"Yes, sir. But—"
"Let me put it this way, then," Mendro interrupted. "In all of human history people from one part of a region, country, planet, or system have tended to look down on people from another. It's simple human nature. In today's Dominion of Man this manifests itself as a faintly condescending attitude toward the frontier planets. Worlds like Horizon, Rajput, even Zimbwe . . . and Adirondack.
"It's a small thing and not at all important culturally, and it's therefore damned hard to test for its influence on a given trainee's personality. So without useful theory, we fall back on experiment: we raise someone from one of those worlds as the shining example of what a good Cobra should be and then watch to see who can't stand that. Viljo obviously couldn't. Neither, I'm sorry to say, could some of the others."
"I see." A week ago, Jonny thought, he'd probably have been angry to learn he'd been used like that. But now . . . he had passed his test, and would be remaining a Cobra. They hadn't, and would be becoming . . . what? "What's going to happen to them? I remember you saying that some of our equipment wouldn't be removable. Will you have to . . . ?"

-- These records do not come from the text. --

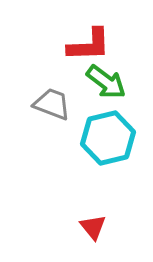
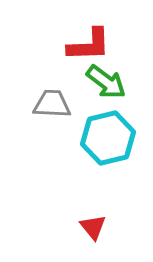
gray trapezoid: rotated 18 degrees counterclockwise
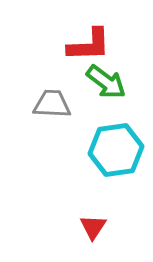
cyan hexagon: moved 8 px right, 12 px down; rotated 6 degrees clockwise
red triangle: rotated 12 degrees clockwise
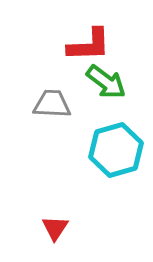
cyan hexagon: rotated 8 degrees counterclockwise
red triangle: moved 38 px left, 1 px down
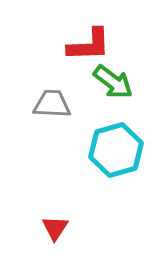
green arrow: moved 7 px right
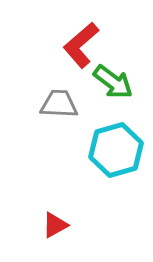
red L-shape: moved 8 px left; rotated 141 degrees clockwise
gray trapezoid: moved 7 px right
red triangle: moved 3 px up; rotated 28 degrees clockwise
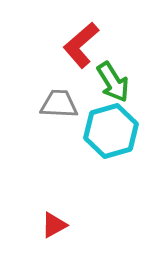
green arrow: rotated 21 degrees clockwise
cyan hexagon: moved 5 px left, 19 px up
red triangle: moved 1 px left
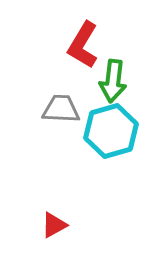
red L-shape: moved 2 px right; rotated 18 degrees counterclockwise
green arrow: moved 1 px up; rotated 39 degrees clockwise
gray trapezoid: moved 2 px right, 5 px down
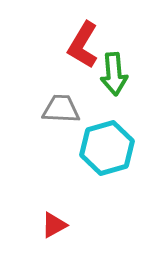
green arrow: moved 1 px right, 7 px up; rotated 12 degrees counterclockwise
cyan hexagon: moved 4 px left, 17 px down
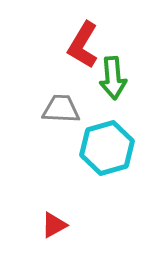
green arrow: moved 1 px left, 4 px down
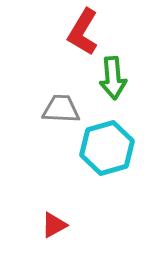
red L-shape: moved 13 px up
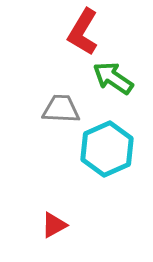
green arrow: rotated 129 degrees clockwise
cyan hexagon: moved 1 px down; rotated 8 degrees counterclockwise
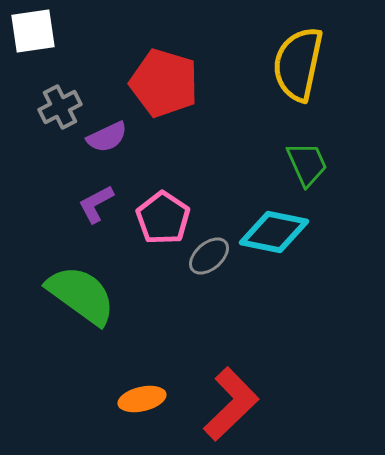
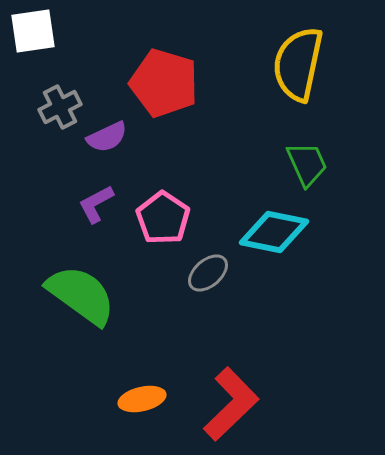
gray ellipse: moved 1 px left, 17 px down
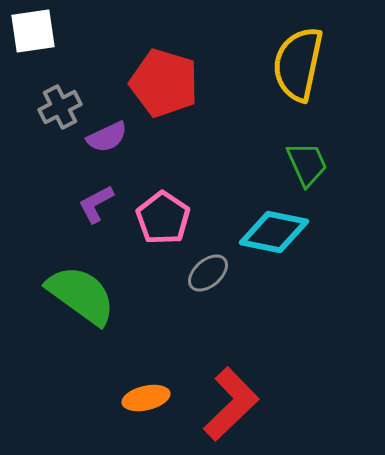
orange ellipse: moved 4 px right, 1 px up
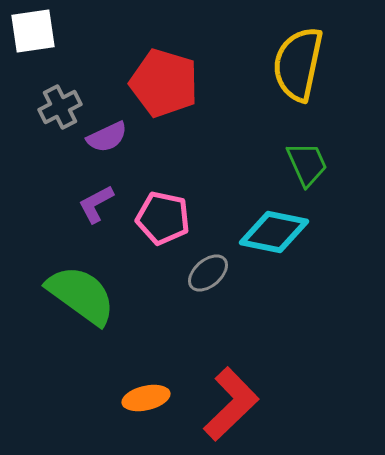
pink pentagon: rotated 22 degrees counterclockwise
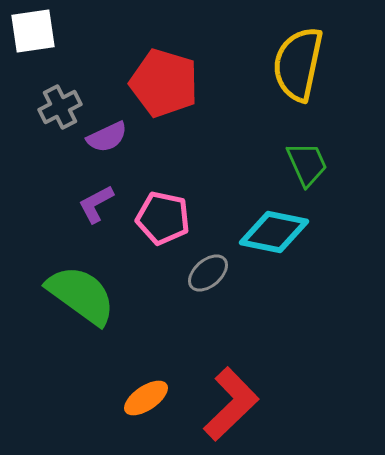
orange ellipse: rotated 21 degrees counterclockwise
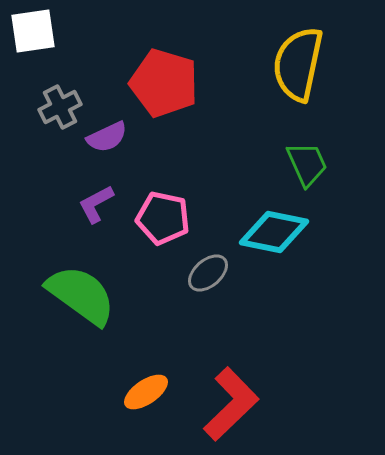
orange ellipse: moved 6 px up
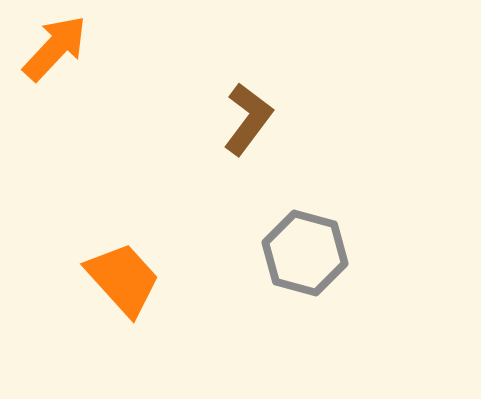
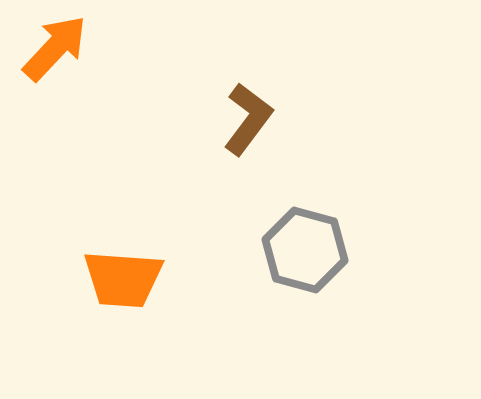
gray hexagon: moved 3 px up
orange trapezoid: rotated 136 degrees clockwise
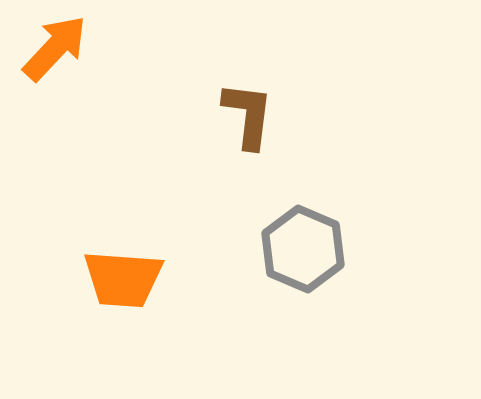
brown L-shape: moved 4 px up; rotated 30 degrees counterclockwise
gray hexagon: moved 2 px left, 1 px up; rotated 8 degrees clockwise
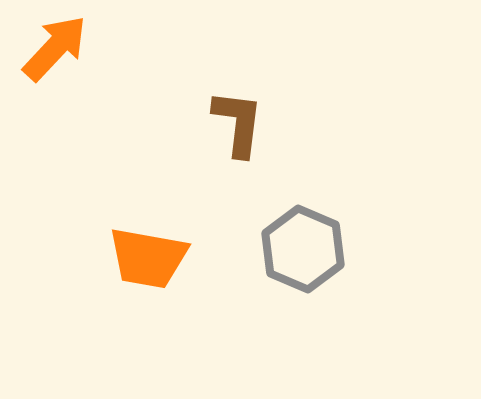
brown L-shape: moved 10 px left, 8 px down
orange trapezoid: moved 25 px right, 21 px up; rotated 6 degrees clockwise
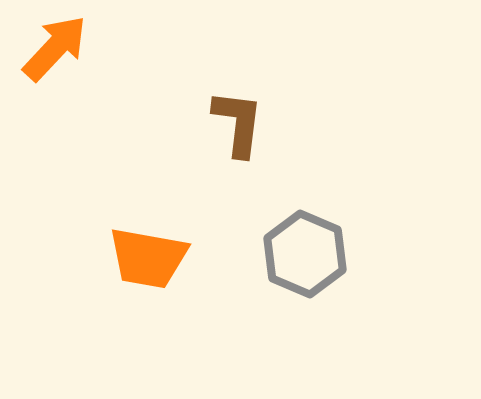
gray hexagon: moved 2 px right, 5 px down
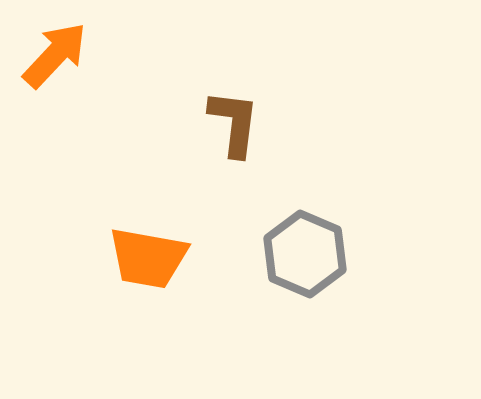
orange arrow: moved 7 px down
brown L-shape: moved 4 px left
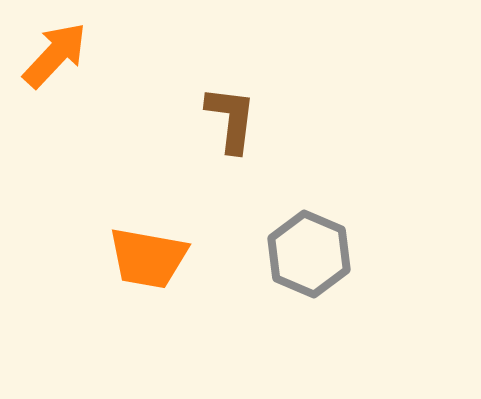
brown L-shape: moved 3 px left, 4 px up
gray hexagon: moved 4 px right
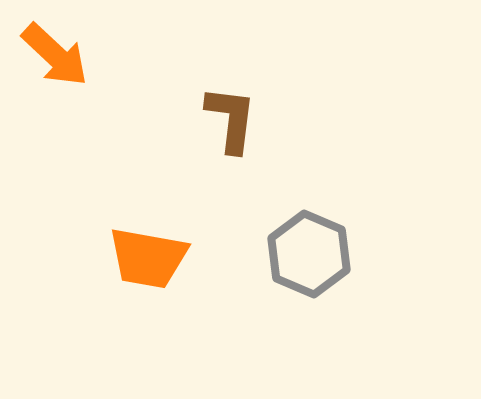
orange arrow: rotated 90 degrees clockwise
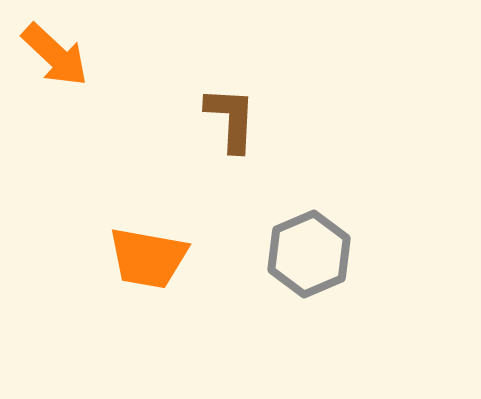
brown L-shape: rotated 4 degrees counterclockwise
gray hexagon: rotated 14 degrees clockwise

"Kill them?" Mendro smiled faintly, bitterly, and shook his head. "No. The equipment isn't removable, but at this stage it can be rendered essentially useless." There was something like pain in the other's eyes, Jonny noticed suddenly. How many times, he wondered, and for how many large or small reasons, had the commander had to tell one of his carefully chosen trainees that the suffering and sacrifice was all going to be for nothing? "The nanocomputer they'll be fitted with will be a pale imitation of the one you'll be receiving soon. It'll disconnect the power pack from all remaining weapons and put a moderate upper limit on servo power. To all intents and purposes they'll leave Asgard as nothing more than normal men with unbreakable bones."
"And some bitter memories."
Mendro gave him a long, steady look. "We all have those, Moreau. Memories are what ultimately spell the difference between a trainee and a soldier. When you've got memories of things that haven't worked—of things you could have done better, or differently, or not done at all—when you've got all that behind your eyes but can still do what has to be done . . . then you'll be a soldier."
* * *
A week later Jonny, Halloran, Deutsch, Noffke, and Singh—now designated Cobra Team 2/03—left with the other newly-commissioned Cobras on a heavily protected skip-transport for the war zone. Penetrating the Troft battle perimeter, the teams were space-chuted into an eight-hundred-kilometer stretch of Adirondack's strategic Essek District.
The landing was a disaster. Reacting far quicker than anyone had expected them to, the Troft ground forces intercepted Jonny's team right on the edge of the city Deutsch had been steering them toward. The Cobras were able to escape the encirclement with nothing more than minor flesh wounds . . . but in the blistering crossfire of that battle three civilians, caught in the wrong place at the wrong time, were killed. For days afterward their faces haunted Jonny's memories, and it was only as the team settled into their cover identities and began planning their first raid that he realized Mendro had been right.
And he was well on his way to collecting a soldier's memories.
Interlude
Halfway around Asgard from Freyr Complex—removed both in distance and philosophical outlook from the centers of military strength—lay the sprawling city known simply as Dome. Periodic attempts had been made in the past two centuries to give it a more elegant name; but those efforts had been as doomed to failure as would have been a movement to rename Earth itself. The city—and the geodesic dome that dominated its skyline—were as fixed in the minds of Dominion citizens as were their own names . . . because it was from here that the Central Committee sent out the orders, laws, and verdicts that ultimately affected the lives of each one of those citizens. From here could be reversed the decisions of mayors, syndics, and even planetary governor-generals; and as all were equal under the law, so in theory could any citizen's complaint or petition be brought to the Committee's attention.
In practice, of course, that was pure myth, and everyone who worked in the dome's shadow knew it. Small, relatively local matters were the province of the lower levels of government, and that was where they generally stayed. Seldom did any matter not directly affecting billions of people come to even a single Committé's attention.
But it did happen.
Committé Sarkiis H'orme's office was about average for one of the thirty most powerful men in the Dominion. Plush carpet, rare-wood paneling, a large desk inlaid with artifacts from dozens of worlds—a quiet sort of luxury, as such things went. Beyond the side doors lay his eight-room personal apartment and the miniature haiku garden where he often went to think and plan. Some Committés used their dome apartments but rarely, preferring to leave their work behind in the evening and fly out to their larger country estates. H'orme was not one of those. Conscientious and hard-working by nature, he often worked late into the night . . . and at his age, the strain too often showed.